§ **THE TASK**:
Exactly as given, transcribe each entry that follows.

==================================================

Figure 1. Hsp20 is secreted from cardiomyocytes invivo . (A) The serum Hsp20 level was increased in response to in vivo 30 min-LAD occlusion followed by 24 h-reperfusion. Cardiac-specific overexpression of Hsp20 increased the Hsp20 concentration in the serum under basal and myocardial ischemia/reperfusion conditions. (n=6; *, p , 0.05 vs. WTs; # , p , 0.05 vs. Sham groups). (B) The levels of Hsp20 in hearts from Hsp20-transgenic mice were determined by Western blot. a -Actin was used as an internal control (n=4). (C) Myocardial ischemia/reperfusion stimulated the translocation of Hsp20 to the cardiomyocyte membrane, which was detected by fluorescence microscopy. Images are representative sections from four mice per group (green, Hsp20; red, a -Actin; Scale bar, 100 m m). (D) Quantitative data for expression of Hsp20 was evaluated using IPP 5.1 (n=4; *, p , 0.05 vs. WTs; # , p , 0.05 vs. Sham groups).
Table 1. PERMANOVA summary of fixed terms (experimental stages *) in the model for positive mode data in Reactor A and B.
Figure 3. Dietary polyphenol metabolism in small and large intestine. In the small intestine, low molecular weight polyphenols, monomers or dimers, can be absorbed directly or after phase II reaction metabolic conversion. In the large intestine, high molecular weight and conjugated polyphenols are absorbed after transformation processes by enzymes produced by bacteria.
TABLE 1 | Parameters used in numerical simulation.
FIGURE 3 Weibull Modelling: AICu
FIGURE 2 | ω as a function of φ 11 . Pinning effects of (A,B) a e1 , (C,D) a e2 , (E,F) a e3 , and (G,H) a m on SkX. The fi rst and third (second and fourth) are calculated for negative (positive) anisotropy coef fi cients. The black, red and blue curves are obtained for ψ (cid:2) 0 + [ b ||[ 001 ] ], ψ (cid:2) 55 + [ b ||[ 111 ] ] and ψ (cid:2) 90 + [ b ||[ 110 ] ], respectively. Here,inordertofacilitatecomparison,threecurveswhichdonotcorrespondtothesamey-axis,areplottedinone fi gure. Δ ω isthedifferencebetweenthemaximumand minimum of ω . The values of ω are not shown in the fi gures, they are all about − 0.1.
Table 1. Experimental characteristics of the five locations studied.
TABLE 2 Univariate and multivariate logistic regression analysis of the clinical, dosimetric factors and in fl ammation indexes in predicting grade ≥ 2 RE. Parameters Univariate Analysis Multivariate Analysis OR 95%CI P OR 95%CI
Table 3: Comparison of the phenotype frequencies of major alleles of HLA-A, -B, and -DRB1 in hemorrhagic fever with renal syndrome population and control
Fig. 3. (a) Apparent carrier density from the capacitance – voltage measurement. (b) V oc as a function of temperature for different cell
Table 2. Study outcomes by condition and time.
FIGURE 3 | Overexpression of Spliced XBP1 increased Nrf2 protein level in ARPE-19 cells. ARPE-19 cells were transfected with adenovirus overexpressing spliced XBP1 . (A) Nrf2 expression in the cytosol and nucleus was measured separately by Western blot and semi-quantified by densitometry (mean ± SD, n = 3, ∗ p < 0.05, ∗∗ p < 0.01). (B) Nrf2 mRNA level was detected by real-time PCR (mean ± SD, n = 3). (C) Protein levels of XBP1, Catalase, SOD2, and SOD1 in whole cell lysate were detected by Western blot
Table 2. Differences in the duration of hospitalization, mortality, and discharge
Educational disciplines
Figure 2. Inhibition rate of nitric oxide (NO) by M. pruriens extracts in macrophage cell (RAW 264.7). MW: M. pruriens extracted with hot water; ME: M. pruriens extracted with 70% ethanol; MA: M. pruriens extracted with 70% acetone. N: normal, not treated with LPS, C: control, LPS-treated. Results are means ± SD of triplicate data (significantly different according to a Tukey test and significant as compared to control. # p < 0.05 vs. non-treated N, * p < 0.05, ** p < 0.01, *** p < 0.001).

==================================================

§ **RESULT OF THIS EXERCISE**:
Figure 1. Hsp20 is secreted from cardiomyocytes invivo . (A) The serum Hsp20 level was increased in response to in vivo 30 min-LAD occlusion followed by 24 h-reperfusion. Cardiac-specific overexpression of Hsp20 increased the Hsp20 concentration in the serum under basal and myocardial ischemia/reperfusion conditions. (n=6; *, p , 0.05 vs. WTs; # , p , 0.05 vs. Sham groups). (B) The levels of Hsp20 in hearts from Hsp20-transgenic mice were determined by Western blot. a -Actin was used as an internal control (n=4). (C) Myocardial ischemia/reperfusion stimulated the translocation of Hsp20 to the cardiomyocyte membrane, which was detected by fluorescence microscopy. Images are representative sections from four mice per group (green, Hsp20; red, a -Actin; Scale bar, 100 m m). (D) Quantitative data for expression of Hsp20 was evaluated using IPP 5.1 (n=4; *, p , 0.05 vs. WTs; # , p , 0.05 vs. Sham groups).
Table 1. PERMANOVA summary of fixed terms (experimental stages *) in the model for positive mode data in Reactor A and B.
Figure 3. Dietary polyphenol metabolism in small and large intestine. In the small intestine, low molecular weight polyphenols, monomers or dimers, can be absorbed directly or after phase II reaction metabolic conversion. In the large intestine, high molecular weight and conjugated polyphenols are absorbed after transformation processes by enzymes produced by bacteria.
TABLE 1 | Parameters used in numerical simulation.
FIGURE 3 Weibull Modelling: AICu
FIGURE 2 | ω as a function of φ 11 . Pinning effects of (A,B) a e1 , (C,D) a e2 , (E,F) a e3 , and (G,H) a m on SkX. The fi rst and third (second and fourth) are calculated for negative (positive) anisotropy coef fi cients. The black, red and blue curves are obtained for ψ (cid:2) 0 + [ b ||[ 001 ] ], ψ (cid:2) 55 + [ b ||[ 111 ] ] and ψ (cid:2) 90 + [ b ||[ 110 ] ], respectively. Here,inordertofacilitatecomparison,threecurveswhichdonotcorrespondtothesamey-axis,areplottedinone fi gure. Δ ω isthedifferencebetweenthemaximumand minimum of ω . The values of ω are not shown in the fi gures, they are all about − 0.1.
Table 1. Experimental characteristics of the five locations studied.
TABLE 2 Univariate and multivariate logistic regression analysis of the clinical, dosimetric factors and in fl ammation indexes in predicting grade ≥ 2 RE. Parameters Univariate Analysis Multivariate Analysis OR 95%CI P OR 95%CI
Table 3: Comparison of the phenotype frequencies of major alleles of HLA-A, -B, and -DRB1 in hemorrhagic fever with renal syndrome population and control
Fig. 3. (a) Apparent carrier density from the capacitance – voltage measurement. (b) V oc as a function of temperature for different cell
Table 2. Study outcomes by condition and time.
FIGURE 3 | Overexpression of Spliced XBP1 increased Nrf2 protein level in ARPE-19 cells. ARPE-19 cells were transfected with adenovirus overexpressing spliced XBP1 . (A) Nrf2 expression in the cytosol and nucleus was measured separately by Western blot and semi-quantified by densitometry (mean ± SD, n = 3, ∗ p < 0.05, ∗∗ p < 0.01). (B) Nrf2 mRNA level was detected by real-time PCR (mean ± SD, n = 3). (C) Protein levels of XBP1, Catalase, SOD2, and SOD1 in whole cell lysate were detected by Western blot
Table 2. Differences in the duration of hospitalization, mortality, and discharge
Educational disciplines
Figure 2. Inhibition rate of nitric oxide (NO) by M. pruriens extracts in macrophage cell (RAW 264.7). MW: M. pruriens extracted with hot water; ME: M. pruriens extracted with 70% ethanol; MA: M. pruriens extracted with 70% acetone. N: normal, not treated with LPS, C: control, LPS-treated. Results are means ± SD of triplicate data (significantly different according to a Tukey test and significant as compared to control. # p < 0.05 vs. non-treated N, * p < 0.05, ** p < 0.01, *** p < 0.001).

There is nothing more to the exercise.